Одинец долго молчал; а ведь время шло, и луна, наверное, уже коснулась горизонта…
Ты слушай, слушай! То, что открывается тебе, дороже тысячи лун!
Старец, словно услыхав этот голос, еще шире приоткрыл глаза:
— Пойми, дитя, бог — он живой, и в первую очередь им движет то, что обеспечивает существование всего живого, от мышонка до человека. Это — инстинкт самосохранения, — прошелестел едва слышный голосок. — Страшно помыслить, как этот бог представляет себе, что же будет с ним, если внезапно исчезнут питающие его потоки человеческого духа. Ведь бог, в сущности, живет за наш счет, вот почему он озабочен сохранением человечества в целом. Вот почему погибают десятки, сотни — а нам не дано угадать, сколько тысяч благодаря этому выживают. Это способен предвидеть и рассчитать только он.
— Инстинкт самосохранения… Так просто! — вырвалось у принцессы с искренним разочарованием.
А все самое важное в жизни — оно просто. — Голос был уже так тих, что его почти заглушал шелест эльфовых крылышек. — А то, что не просто — оно не так уж и важно.
— Тогда твоему богу следовало бы сделать простую, чертовски простую вещь, — безжалостно проговорила мона Сэниа. — Из того, что ты мне рассказал, выходит, что для любого человечества истинный бог — чуть ли не самое важное на свете. Пусть представить его не то, что не просто — невозможно. Но почему же он не хочет позволить людям узнать себя, услышать свой голос, который учил бы их жить по-божески, чтобы не обрекать себя на вымирание?
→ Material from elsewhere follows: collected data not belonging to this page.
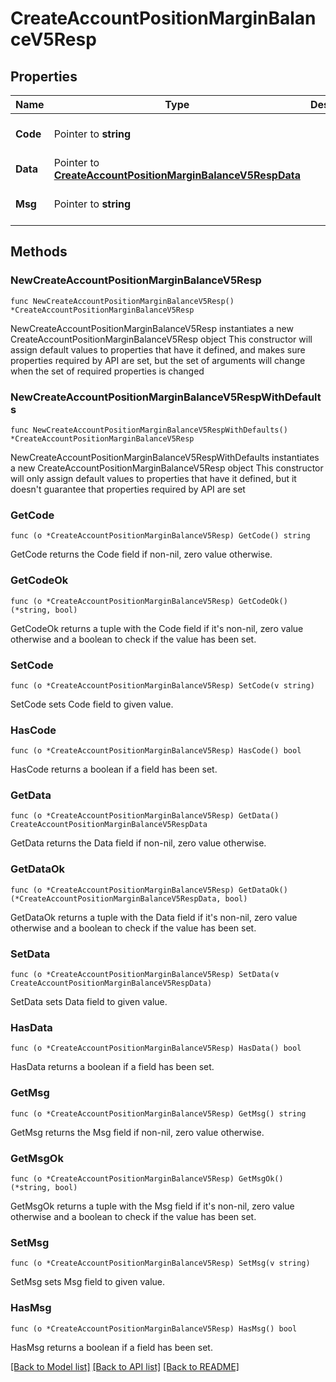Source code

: # CreateAccountPositionMarginBalanceV5Resp

## Properties

Name | Type | Description | Notes
------------ | ------------- | ------------- | -------------
**Code** | Pointer to **string** |  | [optional] [default to ""]
**Data** | Pointer to [**CreateAccountPositionMarginBalanceV5RespData**](CreateAccountPositionMarginBalanceV5RespData.md) |  | [optional] 
**Msg** | Pointer to **string** |  | [optional] [default to ""]

## Methods

### NewCreateAccountPositionMarginBalanceV5Resp

`func NewCreateAccountPositionMarginBalanceV5Resp() *CreateAccountPositionMarginBalanceV5Resp`

NewCreateAccountPositionMarginBalanceV5Resp instantiates a new CreateAccountPositionMarginBalanceV5Resp object
This constructor will assign default values to properties that have it defined,
and makes sure properties required by API are set, but the set of arguments
will change when the set of required properties is changed

### NewCreateAccountPositionMarginBalanceV5RespWithDefaults

`func NewCreateAccountPositionMarginBalanceV5RespWithDefaults() *CreateAccountPositionMarginBalanceV5Resp`

NewCreateAccountPositionMarginBalanceV5RespWithDefaults instantiates a new CreateAccountPositionMarginBalanceV5Resp object
This constructor will only assign default values to properties that have it defined,
but it doesn't guarantee that properties required by API are set

### GetCode

`func (o *CreateAccountPositionMarginBalanceV5Resp) GetCode() string`

GetCode returns the Code field if non-nil, zero value otherwise.

### GetCodeOk

`func (o *CreateAccountPositionMarginBalanceV5Resp) GetCodeOk() (*string, bool)`

GetCodeOk returns a tuple with the Code field if it's non-nil, zero value otherwise
and a boolean to check if the value has been set.

### SetCode

`func (o *CreateAccountPositionMarginBalanceV5Resp) SetCode(v string)`

SetCode sets Code field to given value.

### HasCode

`func (o *CreateAccountPositionMarginBalanceV5Resp) HasCode() bool`

HasCode returns a boolean if a field has been set.

### GetData

`func (o *CreateAccountPositionMarginBalanceV5Resp) GetData() CreateAccountPositionMarginBalanceV5RespData`

GetData returns the Data field if non-nil, zero value otherwise.

### GetDataOk

`func (o *CreateAccountPositionMarginBalanceV5Resp) GetDataOk() (*CreateAccountPositionMarginBalanceV5RespData, bool)`

GetDataOk returns a tuple with the Data field if it's non-nil, zero value otherwise
and a boolean to check if the value has been set.

### SetData

`func (o *CreateAccountPositionMarginBalanceV5Resp) SetData(v CreateAccountPositionMarginBalanceV5RespData)`

SetData sets Data field to given value.

### HasData

`func (o *CreateAccountPositionMarginBalanceV5Resp) HasData() bool`

HasData returns a boolean if a field has been set.

### GetMsg

`func (o *CreateAccountPositionMarginBalanceV5Resp) GetMsg() string`

GetMsg returns the Msg field if non-nil, zero value otherwise.

### GetMsgOk

`func (o *CreateAccountPositionMarginBalanceV5Resp) GetMsgOk() (*string, bool)`

GetMsgOk returns a tuple with the Msg field if it's non-nil, zero value otherwise
and a boolean to check if the value has been set.

### SetMsg

`func (o *CreateAccountPositionMarginBalanceV5Resp) SetMsg(v string)`

SetMsg sets Msg field to given value.

### HasMsg

`func (o *CreateAccountPositionMarginBalanceV5Resp) HasMsg() bool`

HasMsg returns a boolean if a field has been set.


[[Back to Model list]](../README.md#documentation-for-models) [[Back to API list]](../README.md#documentation-for-api-endpoints) [[Back to README]](../README.md)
— Я думаю, в самой его сущности заложена непознаваемость… Чтобы люди не захотели подчинить его себе.
Он прерывисто втянул в себя воздух и закончил с неожиданной силой:
— А этого позволить нельзя! Слышишь — не допусти, чтобы это каким-то чудом свершилось!!!
Она в изумлении отпрянула:
— Почему, почему ты все это говоришь не кому-нибудь, а именно мне?
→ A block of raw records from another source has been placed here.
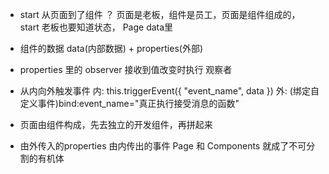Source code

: - start 从页面到了组件 ？
  页面是老板，组件是员工，页面是组件组成的，
  start 老板也要知道状态， Page data里
  <countdown start="{{start}}">

- 组件的数据 data(内部数据) + properties(外部)
- properties 里的 observer 接收到值改变时执行 观察者
- 从内向外触发事件
  内: this.triggerEvent({
    "event_name",
    data
  })
  外: (绑定自定义事件)bind:event_name="真正执行接受消息的函数"
- 页面由组件构成，先去独立的开发组件，再拼起来
- 由外传入的properties 由内传出的事件
  Page 和 Components 就成了不可分割的有机体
Наверное, она уже научилась читать по его губам, потому что скорее угадала, чем услышала то, на что он собрал все последние силы:
— Потому что я ошибся… Не мальчик… которого я отдал Горону… Ты. Ты… рождена… править.
А потом наступила тишина. Она подняла глаза — крылья маггировой бабочки больше не шевелились.
Она выпрямилась и неслышно отступила к стеночке, затянутой угасающим на глазах, словно увядающим, плющом. Здесь ее больше ничто не удерживало. Келья-шкатулочка из тусклого нефрита, как же непоправимо ошибся твой хозяин!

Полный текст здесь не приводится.